First, we do believe that the company has a wide economic moat. Essentially, what this means is that we believe the company has long-term structural competitive advantages that should last 20-30 years. Essentially, what we believe is this company can generate returns on invested capital greater than its weighted average cost of capital for that long of a time period.
Now, as an analyst I know no one can really forecast a company's credit metrics and a company's financial performance that far in the future. But when I'm recommending long-term bonds, I look for these companies that have these structural competitive advantages because I know through several different business cycles they'll be able to generate these returns, and they'll be the survivors in the industry that far out. If anything does happen--for example there's a paradigm shift or there's a very deep recession--these will be the guys that survive at the end of the day.

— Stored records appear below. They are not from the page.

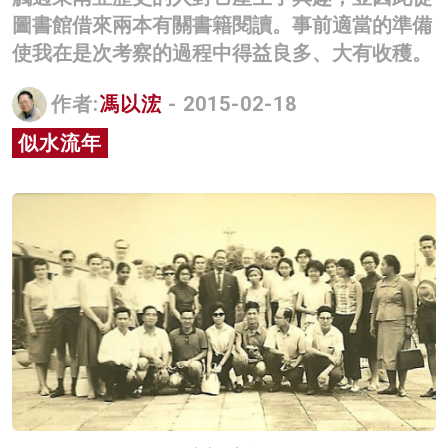
圖書館借來兩本有關書籍閱讀。事前適當的準備
名家榜
使我在是次考察的過程中得益良多、大有收穫。
灼見活動
作者:
馮以浤
- 2015-02-18
關於我們
似水流年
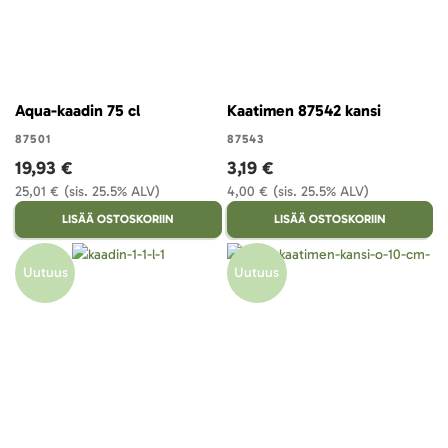
Aqua-kaadin 75 cl
Kaatimen 87542 kansi
87501
87543
19,93 €
3,19 €
25,01 €
(sis. 25.5% ALV)
4,00 €
(sis. 25.5% ALV)
LISÄÄ OSTOSKORIIN
LISÄÄ OSTOSKORIIN
Uutuus
Uutuus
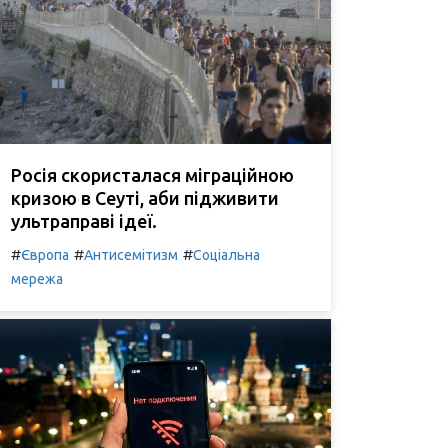
Росія скористалася міграційною
кризою в Сеуті, аби підживити
ультраправі ідеї.
#
#
#
Європа
Антисемітизм
Соціальна
мережа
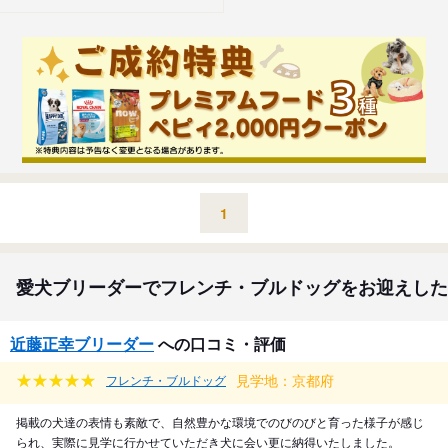
1
愛犬ブリーダーでフレンチ・ブルドッグをお迎えした
近藤正幸ブリーダー
への口コミ・評価
見学地：京都府
フレンチ・ブルドッグ
掲載の犬達の表情も素敵で、自然豊かな環境でのびのびと育った様子が感じ
られ、実際に見学に行かせていただき犬に会い更に納得いたしました。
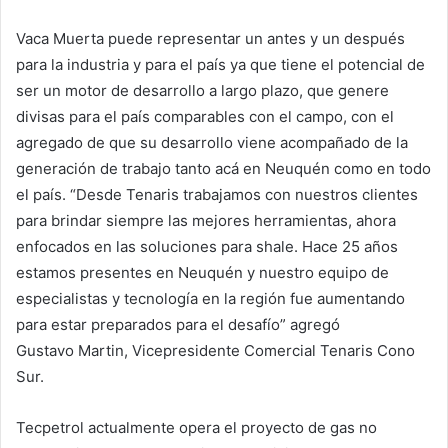
Vaca Muerta puede representar un antes y un después
para la industria y para el país ya que tiene el potencial de
ser un motor de desarrollo a largo plazo, que genere
divisas para el país comparables con el campo, con el
agregado de que su desarrollo viene acompañado de la
generación de trabajo tanto acá en Neuquén como en todo
el país. “Desde Tenaris trabajamos con nuestros clientes
para brindar siempre las mejores herramientas, ahora
enfocados en las soluciones para shale. Hace 25 años
estamos presentes en Neuquén y nuestro equipo de
especialistas y tecnología en la región fue aumentando
para estar preparados para el desafío” agregó
Gustavo Martin, Vicepresidente Comercial Tenaris Cono
Sur.
Tecpetrol actualmente opera el proyecto de gas no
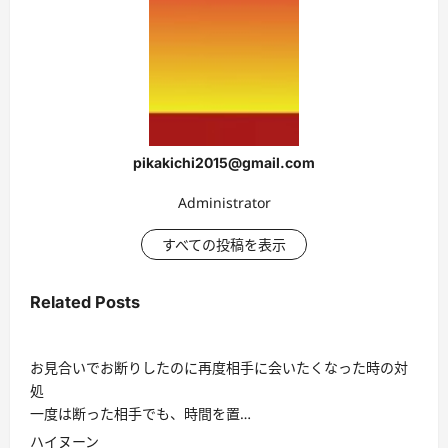
pikakichi2015@gmail.com
Administrator
すべての投稿を表示
Related Posts
お見合いでお断りしたのに再度相手に会いたくなった時の対
処
一度は断った相手でも、時間を置…
ハイヌーン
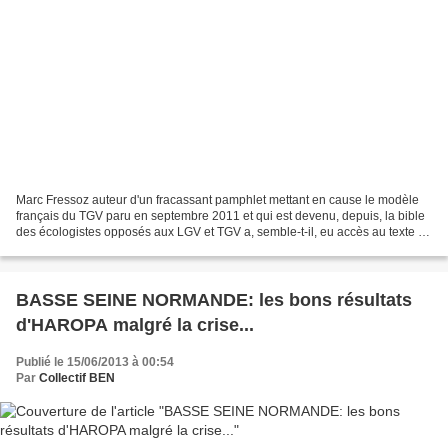
Marc Fressoz auteur d'un fracassant pamphlet mettant en cause le modèle
français du TGV paru en septembre 2011 et qui est devenu, depuis, la bible
des écologistes opposés aux LGV et TGV a, semble-t-il, eu accès au texte du
rapport que Philippe DURON doit...
BASSE SEINE NORMANDE: les bons résultats
d'HAROPA malgré la crise...
Publié le 15/06/2013 à 00:54
Par
Collectif BEN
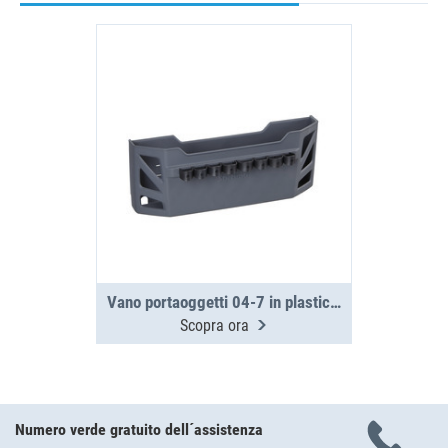
Vano portaoggetti 04-7 in plastica senza materiale di fissaggio
Scopra ora
Numero verde gratuito dell´assistenza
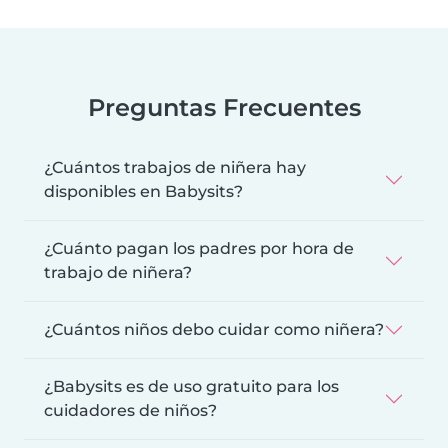
Preguntas Frecuentes
¿Cuántos trabajos de niñera hay
disponibles en Babysits?
¿Cuánto pagan los padres por hora de
trabajo de niñera?
¿Cuántos niños debo cuidar como niñera?
¿Babysits es de uso gratuito para los
cuidadores de niños?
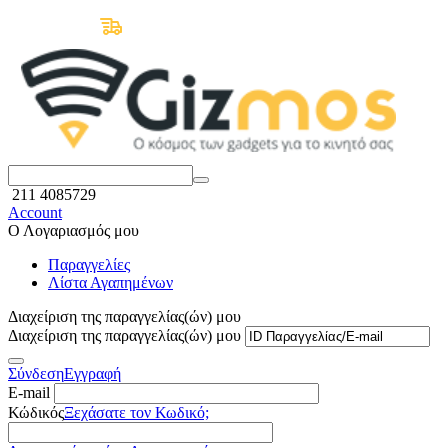
Δωρεάν Μεταφορικά άνω των 50€
211 4085729
Account
Ο Λογαριασμός μου
Παραγγελίες
Λίστα Αγαπημένων
Διαχείριση της παραγγελίας(ών) μου
Διαχείριση της παραγγελίας(ών) μου
Σύνδεση
Εγγραφή
E-mail
Κώδικός
Ξεχάσατε τον Κωδικό;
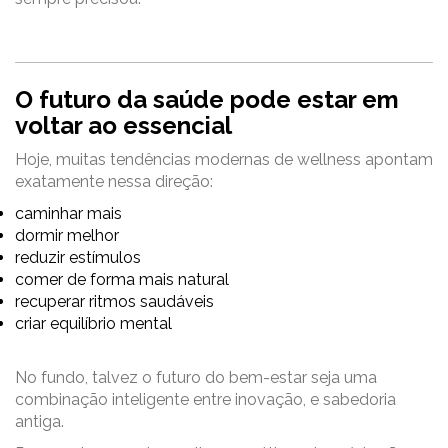
O futuro da saúde pode estar em
voltar ao essencial
Hoje, muitas tendências modernas de wellness apontam
exatamente nessa direção:
caminhar mais
dormir melhor
reduzir estímulos
comer de forma mais natural
recuperar ritmos saudáveis
criar equilíbrio mental
No fundo, talvez o futuro do bem-estar seja uma
combinação inteligente entre inovação, e sabedoria
antiga.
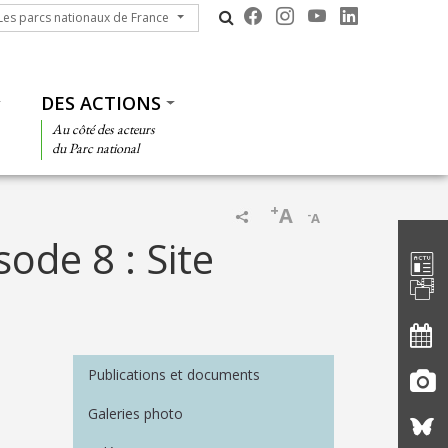
s parcs nationaux de France
Les parcs nationaux de France
DES ACTIONS
Au côté des acteurs
du Parc national
+
A
-
A
Barre d'
ode 8 : Site
Menu Médiathèque
Publications et documents
Galeries photo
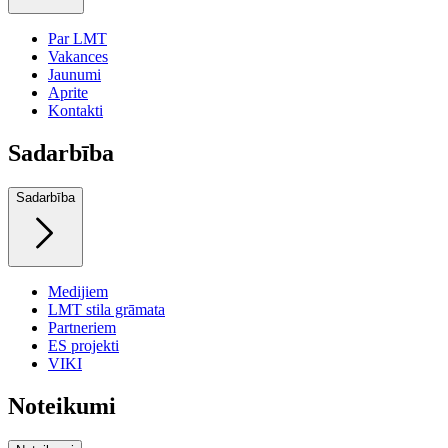
Par LMT
Vakances
Jaunumi
Aprite
Kontakti
Sadarbība
Sadarbība
Medijiem
LMT stila grāmata
Partneriem
ES projekti
VIKI
Noteikumi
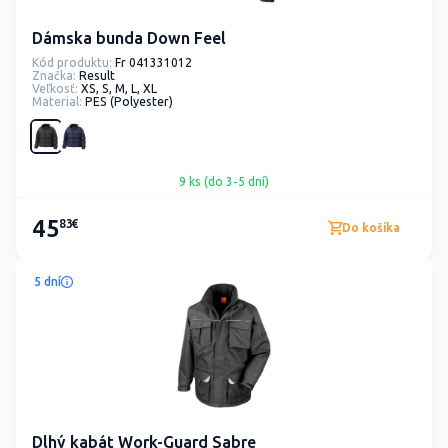
Dámska bunda Down Feel
Kód produktu:
Fr 041331012
Značka:
Result
Veľkosť:
XS, S, M, L, XL
Material:
PES (Polyester)
9 ks (do 3-5 dní)
45
83€
Do košíka
5 dní
Dlhý kabát Work-Guard Sabre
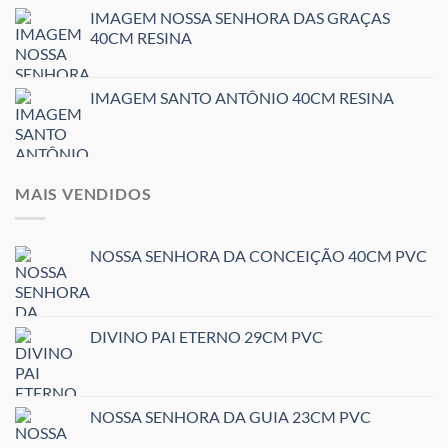
IMAGEM NOSSA SENHORA DAS GRAÇAS
40CM RESINA
IMAGEM SANTO ANTÔNIO 40CM RESINA
MAIS VENDIDOS
NOSSA SENHORA DA CONCEIÇÃO 40CM PVC
DIVINO PAI ETERNO 29CM PVC
NOSSA SENHORA DA GUIA 23CM PVC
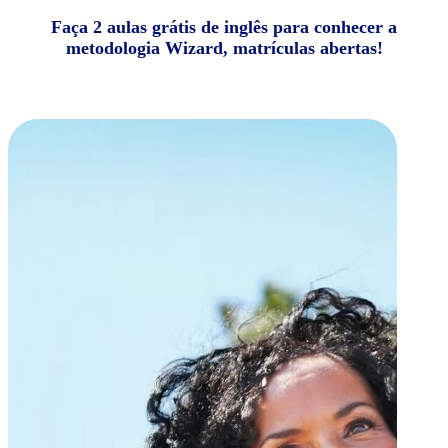
Faça 2 aulas grátis de inglês para conhecer a
metodologia Wizard, matrículas abertas!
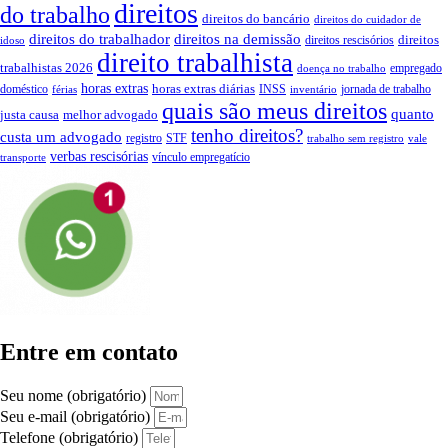
direitos
do trabalho
direitos do bancário
direitos do cuidador de
direitos do trabalhador
direitos na demissão
direitos
direitos rescisórios
idoso
direito trabalhista
trabalhistas 2026
empregado
doença no trabalho
horas extras
horas extras diárias
doméstico
INSS
jornada de trabalho
férias
inventário
quais são meus direitos
quanto
justa causa
melhor advogado
tenho direitos?
custa um advogado
registro
STF
trabalho sem registro
vale
verbas rescisórias
vínculo empregatício
transporte
Entre em contato
Seu nome (obrigatório)
Seu e-mail (obrigatório)
Telefone (obrigatório)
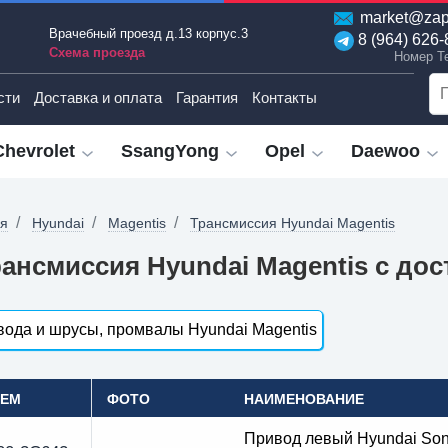
market@zap
Врачебный проезд д.13 корпус.3
8 (964) 626-
Схема проезда
Номер T
сти
Доставка и оплата
Гарантия
Контакты
Chevrolet
SsangYong
Opel
Daewoo
ая
Hyundai
Magentis
Трансмиссия Hyundai Magentis
ансмиссия Hyundai Magentis с дос
ода и шрусы, промвалы Hyundai Magentis
OEM
ФОТО
НАИМЕНОВАНИЕ
Привод левый Hyundai Sona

Second of all, our ratings are really meant to be more forward-looking in our analysis as opposed to historical or backward-looking. So, in 2012 when the company did make a very large acquisition of Foster's Brewing, an Australian beer company, they did leverage up their balance sheet. However, we were forecasting at that point in time that they would quickly repay a lot of that acquisition debt and deleverage their balance sheet. Since then they have done so, and we expect over the near-term that they will continue to keep deleveraging over the next couple of years.
So, when I'm taking a look at the company's bonds, I'm looking at them both on an absolute as well as a relative value basis. Right now, they have some 2022s that are outstanding. They're trading about 90 basis points over Treasuries. For those investors looking for a little bit longer-duration bond, they do have some 2035s which are the old Foster's Brewing bonds outstanding. Those are trading about 130 basis points over Treasuries. So, compared with where other companies within the sector such as Anheuser-Busch InBev trade and compared with where the ratings are--our A rating versus how the market is pricing it, more like an upper BBB or low A--we think investors get good value for their money here.